§ Problem details
The entries are given below. Output each one unchanged.

== Provided records

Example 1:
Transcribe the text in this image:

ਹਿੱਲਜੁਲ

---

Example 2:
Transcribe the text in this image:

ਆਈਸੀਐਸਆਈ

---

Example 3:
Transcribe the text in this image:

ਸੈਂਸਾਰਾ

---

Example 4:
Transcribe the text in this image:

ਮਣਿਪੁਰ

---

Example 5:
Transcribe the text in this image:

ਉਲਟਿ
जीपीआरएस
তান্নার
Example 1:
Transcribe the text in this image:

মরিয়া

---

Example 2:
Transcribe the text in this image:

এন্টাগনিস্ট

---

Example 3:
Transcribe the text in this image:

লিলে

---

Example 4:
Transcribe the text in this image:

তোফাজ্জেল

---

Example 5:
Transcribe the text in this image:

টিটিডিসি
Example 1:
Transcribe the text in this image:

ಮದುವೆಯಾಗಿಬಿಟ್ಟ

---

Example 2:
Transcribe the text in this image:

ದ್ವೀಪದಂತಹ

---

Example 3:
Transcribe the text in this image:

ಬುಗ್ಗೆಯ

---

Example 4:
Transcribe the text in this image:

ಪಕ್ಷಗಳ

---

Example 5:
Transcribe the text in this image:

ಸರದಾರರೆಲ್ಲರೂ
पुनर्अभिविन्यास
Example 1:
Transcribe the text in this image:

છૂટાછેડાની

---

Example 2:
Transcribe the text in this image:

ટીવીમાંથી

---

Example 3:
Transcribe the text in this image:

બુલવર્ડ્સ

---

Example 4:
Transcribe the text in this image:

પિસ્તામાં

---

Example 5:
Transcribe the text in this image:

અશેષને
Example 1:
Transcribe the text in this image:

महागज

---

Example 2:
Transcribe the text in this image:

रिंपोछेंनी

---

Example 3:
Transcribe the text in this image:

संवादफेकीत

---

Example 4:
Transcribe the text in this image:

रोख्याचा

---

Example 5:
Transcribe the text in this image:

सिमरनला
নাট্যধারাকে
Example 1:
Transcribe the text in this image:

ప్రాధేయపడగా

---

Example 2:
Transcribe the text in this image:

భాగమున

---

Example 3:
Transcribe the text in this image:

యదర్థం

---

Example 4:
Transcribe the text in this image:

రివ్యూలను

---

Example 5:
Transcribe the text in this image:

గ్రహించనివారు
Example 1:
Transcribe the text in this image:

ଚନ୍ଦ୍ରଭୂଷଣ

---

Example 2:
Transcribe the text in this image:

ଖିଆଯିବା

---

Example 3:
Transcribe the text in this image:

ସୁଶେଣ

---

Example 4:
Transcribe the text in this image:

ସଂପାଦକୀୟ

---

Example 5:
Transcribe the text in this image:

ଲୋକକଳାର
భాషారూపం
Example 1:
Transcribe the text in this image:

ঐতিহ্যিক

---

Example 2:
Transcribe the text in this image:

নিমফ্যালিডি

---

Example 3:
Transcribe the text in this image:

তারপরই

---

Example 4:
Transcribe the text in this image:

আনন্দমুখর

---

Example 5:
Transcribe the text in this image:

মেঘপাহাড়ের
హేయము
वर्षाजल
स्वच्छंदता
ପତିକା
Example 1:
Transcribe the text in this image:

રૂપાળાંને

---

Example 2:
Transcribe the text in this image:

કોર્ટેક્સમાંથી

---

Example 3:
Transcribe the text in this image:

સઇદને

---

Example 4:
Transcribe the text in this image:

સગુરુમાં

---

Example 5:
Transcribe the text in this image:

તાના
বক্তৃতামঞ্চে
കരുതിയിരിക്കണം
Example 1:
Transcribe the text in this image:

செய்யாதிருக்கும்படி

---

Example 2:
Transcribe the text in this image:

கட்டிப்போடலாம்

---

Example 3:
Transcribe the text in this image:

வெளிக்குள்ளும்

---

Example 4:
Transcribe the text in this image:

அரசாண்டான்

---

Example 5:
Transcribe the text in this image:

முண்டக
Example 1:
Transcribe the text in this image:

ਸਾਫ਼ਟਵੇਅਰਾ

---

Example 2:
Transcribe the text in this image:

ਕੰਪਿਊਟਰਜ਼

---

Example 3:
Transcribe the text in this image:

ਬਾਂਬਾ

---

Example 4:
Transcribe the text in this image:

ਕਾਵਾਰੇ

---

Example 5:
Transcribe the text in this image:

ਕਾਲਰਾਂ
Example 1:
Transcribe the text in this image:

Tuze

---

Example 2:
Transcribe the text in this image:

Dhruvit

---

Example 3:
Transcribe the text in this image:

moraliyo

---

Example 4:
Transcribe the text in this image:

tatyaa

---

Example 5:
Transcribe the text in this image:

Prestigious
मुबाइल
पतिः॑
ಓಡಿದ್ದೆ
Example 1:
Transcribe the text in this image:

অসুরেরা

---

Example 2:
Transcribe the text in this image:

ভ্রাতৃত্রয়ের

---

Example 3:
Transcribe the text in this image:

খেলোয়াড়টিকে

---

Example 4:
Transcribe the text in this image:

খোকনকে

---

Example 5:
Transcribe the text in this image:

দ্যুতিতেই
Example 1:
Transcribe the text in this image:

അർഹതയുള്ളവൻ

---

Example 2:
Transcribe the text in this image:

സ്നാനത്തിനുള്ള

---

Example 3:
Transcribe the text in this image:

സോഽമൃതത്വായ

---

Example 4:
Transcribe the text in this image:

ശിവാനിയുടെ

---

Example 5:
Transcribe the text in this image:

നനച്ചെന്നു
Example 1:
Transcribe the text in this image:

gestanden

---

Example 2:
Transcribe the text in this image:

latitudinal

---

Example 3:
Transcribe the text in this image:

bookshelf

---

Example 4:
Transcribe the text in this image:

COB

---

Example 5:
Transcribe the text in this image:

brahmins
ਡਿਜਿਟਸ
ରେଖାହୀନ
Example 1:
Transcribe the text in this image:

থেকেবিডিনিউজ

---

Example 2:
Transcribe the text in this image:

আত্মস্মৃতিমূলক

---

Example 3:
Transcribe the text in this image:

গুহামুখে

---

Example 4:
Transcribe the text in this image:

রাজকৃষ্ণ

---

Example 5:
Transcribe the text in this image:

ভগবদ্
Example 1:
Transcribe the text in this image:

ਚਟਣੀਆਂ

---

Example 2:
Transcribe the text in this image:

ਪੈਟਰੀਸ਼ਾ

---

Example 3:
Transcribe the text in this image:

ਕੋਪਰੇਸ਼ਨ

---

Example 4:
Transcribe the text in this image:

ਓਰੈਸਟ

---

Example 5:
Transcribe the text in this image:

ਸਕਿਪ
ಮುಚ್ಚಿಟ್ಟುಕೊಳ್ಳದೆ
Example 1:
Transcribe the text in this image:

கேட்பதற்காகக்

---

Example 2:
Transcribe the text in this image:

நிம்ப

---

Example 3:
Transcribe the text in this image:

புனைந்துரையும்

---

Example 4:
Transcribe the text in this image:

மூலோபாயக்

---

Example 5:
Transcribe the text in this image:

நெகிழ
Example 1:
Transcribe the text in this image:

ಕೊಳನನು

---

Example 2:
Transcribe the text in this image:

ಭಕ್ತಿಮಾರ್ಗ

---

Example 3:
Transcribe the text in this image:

====

§ Problem solution
Example 1:
Transcribe the text in this image:

ਹਿੱਲਜੁਲ

---

Example 2:
Transcribe the text in this image:

ਆਈਸੀਐਸਆਈ

---

Example 3:
Transcribe the text in this image:

ਸੈਂਸਾਰਾ

---

Example 4:
Transcribe the text in this image:

ਮਣਿਪੁਰ

---

Example 5:
Transcribe the text in this image:

ਉਲਟਿ
जीपीआरएस
তান্নার
Example 1:
Transcribe the text in this image:

মরিয়া

---

Example 2:
Transcribe the text in this image:

এন্টাগনিস্ট

---

Example 3:
Transcribe the text in this image:

লিলে

---

Example 4:
Transcribe the text in this image:

তোফাজ্জেল

---

Example 5:
Transcribe the text in this image:

টিটিডিসি
Example 1:
Transcribe the text in this image:

ಮದುವೆಯಾಗಿಬಿಟ್ಟ

---

Example 2:
Transcribe the text in this image:

ದ್ವೀಪದಂತಹ

---

Example 3:
Transcribe the text in this image:

ಬುಗ್ಗೆಯ

---

Example 4:
Transcribe the text in this image:

ಪಕ್ಷಗಳ

---

Example 5:
Transcribe the text in this image:

ಸರದಾರರೆಲ್ಲರೂ
पुनर्अभिविन्यास
Example 1:
Transcribe the text in this image:

છૂટાછેડાની

---

Example 2:
Transcribe the text in this image:

ટીવીમાંથી

---

Example 3:
Transcribe the text in this image:

બુલવર્ડ્સ

---

Example 4:
Transcribe the text in this image:

પિસ્તામાં

---

Example 5:
Transcribe the text in this image:

અશેષને
Example 1:
Transcribe the text in this image:

महागज

---

Example 2:
Transcribe the text in this image:

रिंपोछेंनी

---

Example 3:
Transcribe the text in this image:

संवादफेकीत

---

Example 4:
Transcribe the text in this image:

रोख्याचा

---

Example 5:
Transcribe the text in this image:

सिमरनला
নাট্যধারাকে
Example 1:
Transcribe the text in this image:

ప్రాధేయపడగా

---

Example 2:
Transcribe the text in this image:

భాగమున

---

Example 3:
Transcribe the text in this image:

యదర్థం

---

Example 4:
Transcribe the text in this image:

రివ్యూలను

---

Example 5:
Transcribe the text in this image:

గ్రహించనివారు
Example 1:
Transcribe the text in this image:

ଚନ୍ଦ୍ରଭୂଷଣ

---

Example 2:
Transcribe the text in this image:

ଖିଆଯିବା

---

Example 3:
Transcribe the text in this image:

ସୁଶେଣ

---

Example 4:
Transcribe the text in this image:

ସଂପାଦକୀୟ

---

Example 5:
Transcribe the text in this image:

ଲୋକକଳାର
భాషారూపం
Example 1:
Transcribe the text in this image:

ঐতিহ্যিক

---

Example 2:
Transcribe the text in this image:

নিমফ্যালিডি

---

Example 3:
Transcribe the text in this image:

তারপরই

---

Example 4:
Transcribe the text in this image:

আনন্দমুখর

---

Example 5:
Transcribe the text in this image:

মেঘপাহাড়ের
హేయము
वर्षाजल
स्वच्छंदता
ପତିକା
Example 1:
Transcribe the text in this image:

રૂપાળાંને

---

Example 2:
Transcribe the text in this image:

કોર્ટેક્સમાંથી

---

Example 3:
Transcribe the text in this image:

સઇદને

---

Example 4:
Transcribe the text in this image:

સગુરુમાં

---

Example 5:
Transcribe the text in this image:

તાના
বক্তৃতামঞ্চে
കരുതിയിരിക്കണം
Example 1:
Transcribe the text in this image:

செய்யாதிருக்கும்படி

---

Example 2:
Transcribe the text in this image:

கட்டிப்போடலாம்

---

Example 3:
Transcribe the text in this image:

வெளிக்குள்ளும்

---

Example 4:
Transcribe the text in this image:

அரசாண்டான்

---

Example 5:
Transcribe the text in this image:

முண்டக
Example 1:
Transcribe the text in this image:

ਸਾਫ਼ਟਵੇਅਰਾ

---

Example 2:
Transcribe the text in this image:

ਕੰਪਿਊਟਰਜ਼

---

Example 3:
Transcribe the text in this image:

ਬਾਂਬਾ

---

Example 4:
Transcribe the text in this image:

ਕਾਵਾਰੇ

---

Example 5:
Transcribe the text in this image:

ਕਾਲਰਾਂ
Example 1:
Transcribe the text in this image:

Tuze

---

Example 2:
Transcribe the text in this image:

Dhruvit

---

Example 3:
Transcribe the text in this image:

moraliyo

---

Example 4:
Transcribe the text in this image:

tatyaa

---

Example 5:
Transcribe the text in this image:

Prestigious
मुबाइल
पतिः॑
ಓಡಿದ್ದೆ
Example 1:
Transcribe the text in this image:

অসুরেরা

---

Example 2:
Transcribe the text in this image:

ভ্রাতৃত্রয়ের

---

Example 3:
Transcribe the text in this image:

খেলোয়াড়টিকে

---

Example 4:
Transcribe the text in this image:

খোকনকে

---

Example 5:
Transcribe the text in this image:

দ্যুতিতেই
Example 1:
Transcribe the text in this image:

അർഹതയുള്ളവൻ

---

Example 2:
Transcribe the text in this image:

സ്നാനത്തിനുള്ള

---

Example 3:
Transcribe the text in this image:

സോഽമൃതത്വായ

---

Example 4:
Transcribe the text in this image:

ശിവാനിയുടെ

---

Example 5:
Transcribe the text in this image:

നനച്ചെന്നു
Example 1:
Transcribe the text in this image:

gestanden

---

Example 2:
Transcribe the text in this image:

latitudinal

---

Example 3:
Transcribe the text in this image:

bookshelf

---

Example 4:
Transcribe the text in this image:

COB

---

Example 5:
Transcribe the text in this image:

brahmins
ਡਿਜਿਟਸ
ରେଖାହୀନ
Example 1:
Transcribe the text in this image:

থেকেবিডিনিউজ

---

Example 2:
Transcribe the text in this image:

আত্মস্মৃতিমূলক

---

Example 3:
Transcribe the text in this image:

গুহামুখে

---

Example 4:
Transcribe the text in this image:

রাজকৃষ্ণ

---

Example 5:
Transcribe the text in this image:

ভগবদ্
Example 1:
Transcribe the text in this image:

ਚਟਣੀਆਂ

---

Example 2:
Transcribe the text in this image:

ਪੈਟਰੀਸ਼ਾ

---

Example 3:
Transcribe the text in this image:

ਕੋਪਰੇਸ਼ਨ

---

Example 4:
Transcribe the text in this image:

ਓਰੈਸਟ

---

Example 5:
Transcribe the text in this image:

ਸਕਿਪ
ಮುಚ್ಚಿಟ್ಟುಕೊಳ್ಳದೆ
Example 1:
Transcribe the text in this image:

கேட்பதற்காகக்

---

Example 2:
Transcribe the text in this image:

நிம்ப

---

Example 3:
Transcribe the text in this image:

புனைந்துரையும்

---

Example 4:
Transcribe the text in this image:

மூலோபாயக்

---

Example 5:
Transcribe the text in this image:

நெகிழ
Example 1:
Transcribe the text in this image:

ಕೊಳನನು

---

Example 2:
Transcribe the text in this image:

ಭಕ್ತಿಮಾರ್ಗ

---

Example 3:
Transcribe the text in this image:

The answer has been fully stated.